Chernobyl: Clarifying Consequences

Mr. Abel González (left) addressing the meeting of the Chernobyl Forum in March 2004. (Credit: D. Calma/IAEA)

Eighteen years after the Chernobyl nuclear power plant accident, people in the region still live with wildly varying reports about what impact the accident will have on their families’ future health and the environment. The IAEA initiated 'Chernobyl Forum' is working to give people in the affected villages greater certainty, by issuing factual, authoritative statements on the health effects caused by radiation exposure from the reactor explosion and its environmental consequences.

The Forum - comprising eight United Nations organisations, and Belarus, Russia and the Ukraine - met in Vienna 10-11 March 2004 at IAEA headquarters. IAEA Director of Radiation and Waste Safety, Mr. Abel González, said conflicting information had caused tremendous confusion and suffering.

"People living in the affected villages are very distressed because the information they receive - from one expert after another turning up there - is inconsistent.

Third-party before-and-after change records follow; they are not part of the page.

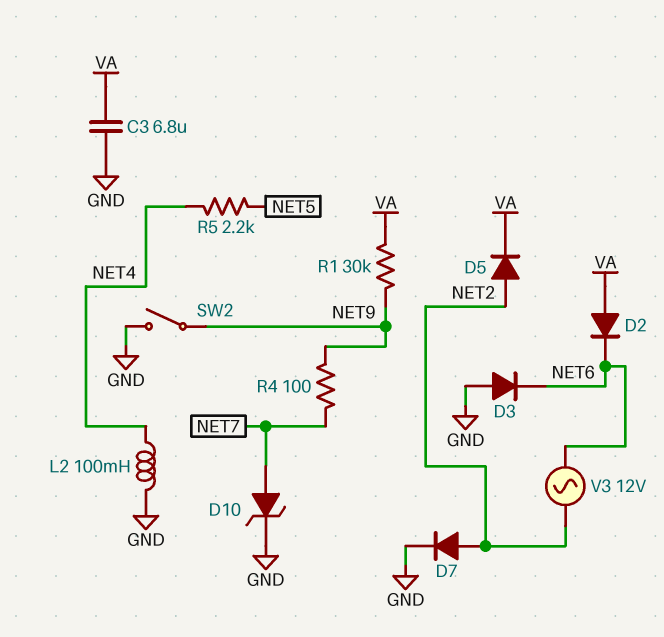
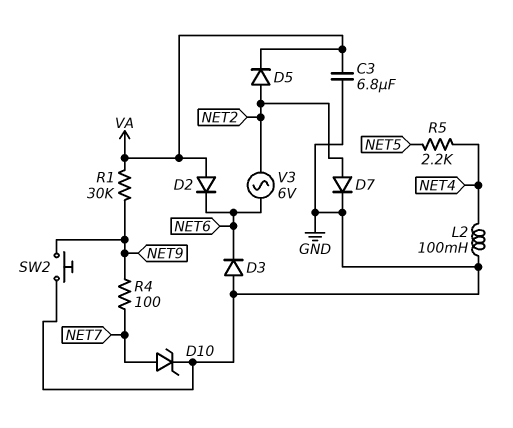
SW2: switch (GND, NET9) -> button (GND, NET9)
V3: AC 12V (NET2, NET6) -> AC 6V (NET2, NET6)

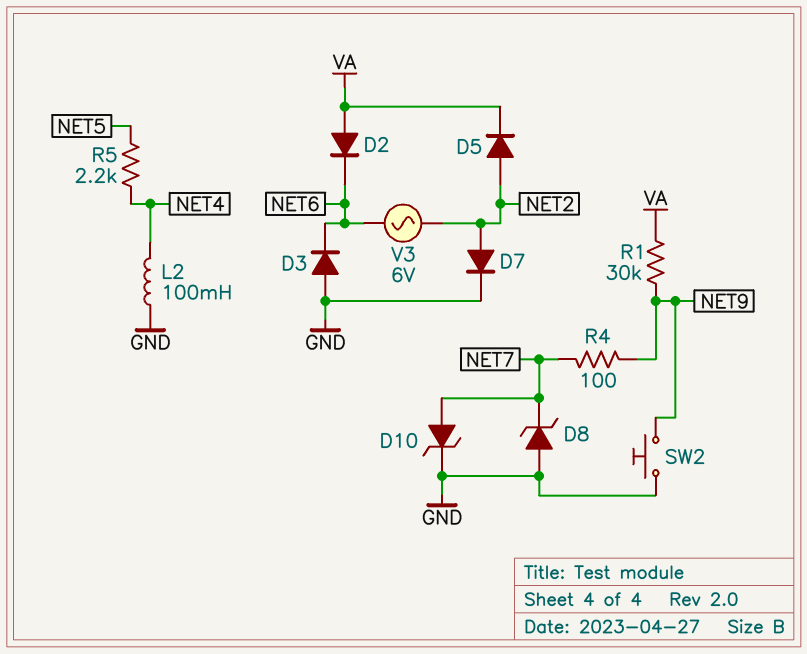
C3: 6.8uF (GND, VA) -> none
D8: none -> zener (A GND, K NET7)

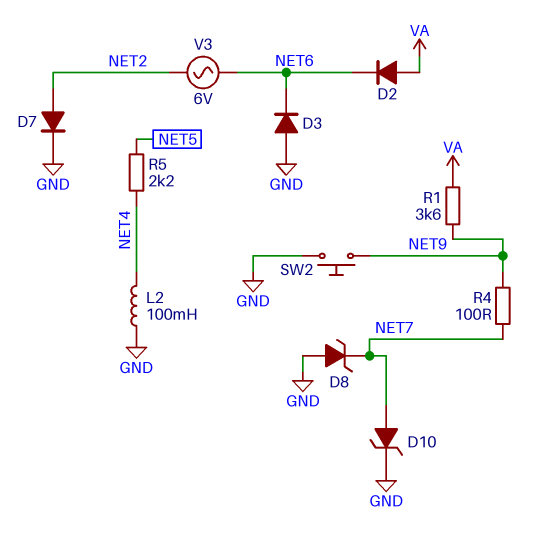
D5: diode (A NET2, K VA) -> none
R1: 30k (NET9, VA) -> 3.6k (NET9, VA)

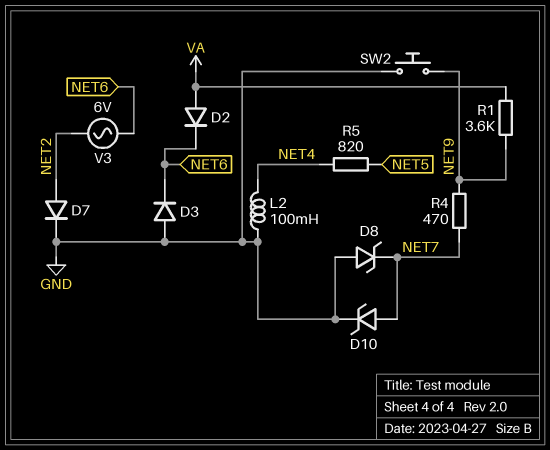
R4: 100 (NET7, NET9) -> 470 (NET7, NET9)
R5: 2.2k (NET4, NET5) -> 820 (NET4, NET5)

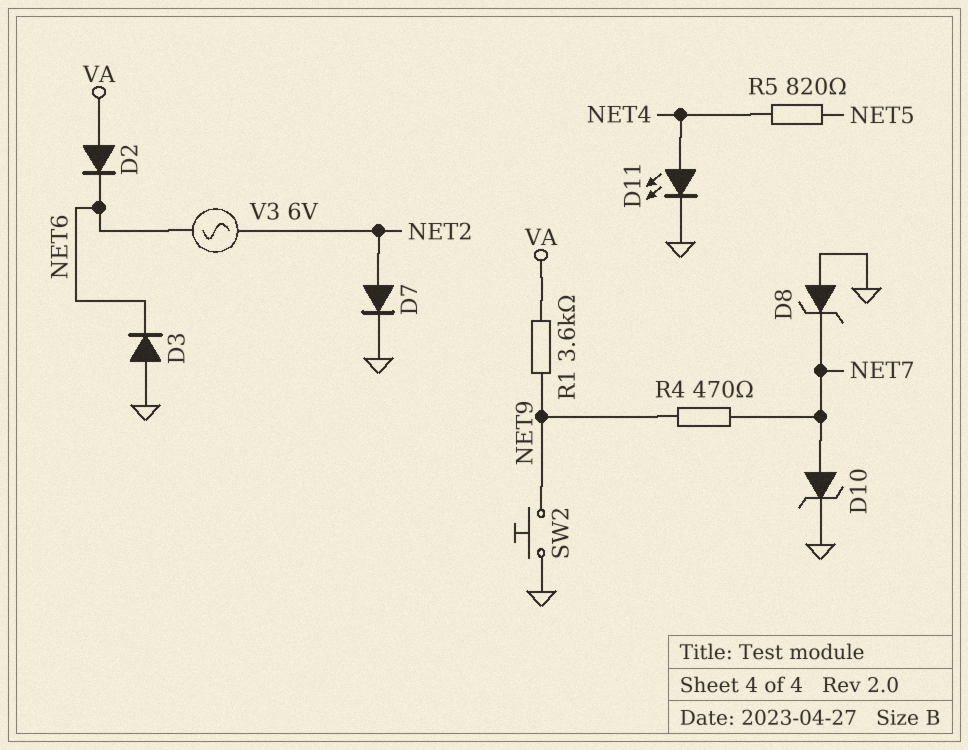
D11: none -> LED (A NET4, K GND)
L2: 100mH (GND, NET4) -> none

People living there are afraid for their children. The aim of the Forum is not to repeat the thousands of studies already done, but to give them authorative, transparent statements that show the factual situation in the aftermath of Chernobyl," Mr. González said.

The Forum was set up in 2003 following discussions between IAEA Director General Mohamed ElBaradei and the Prime Minister of Belarus. It is part of broader efforts to help implement the UN strategy on the Human Consequences of the Chernobyl Nuclear Accident - A Strategy for Recovery.

At its meeting in Vienna in March 2004, initial reports were presented by the Forum’s expert groups for 'health' (led by the World Health Organization) and the 'environment' (led by the IAEA). It is expected the Forum will issue it findings at an international conference to be held in 2005 or 2006.

Another key aspect of the Forum’s work is to advise on, and help to implement, programmes that mitigate the accident's impact. For example, this could include:

  • Remediation of contaminated land;
  • Special health care of the affected population;
  • Monitoring long-term human exposure to radiation;
  • Environmental aspects of decommissioning the Chernobyl nuclear reactor and the Shelter and;
  • Addressing environmental issues related to radioactive waste from the accident.

For the Forum's Terms of Reference see related links. The UN organizations involved in the Forum include the IAEA, Food and Agriculture Organization, UN Office for the Coordination of Humanitarian Affairs, UN Development Programme, UN Environment Programme, UN Scientific Committee on the Effects of Atomic Radiation, the World Health Organization and the World Bank.

The Forum is part of ongoing IAEA efforts to mitigate the effects of Chernobyl. Since the 1986 accident it has assisted with technical activities, environmental and agricultural monitoring and rehabilitation.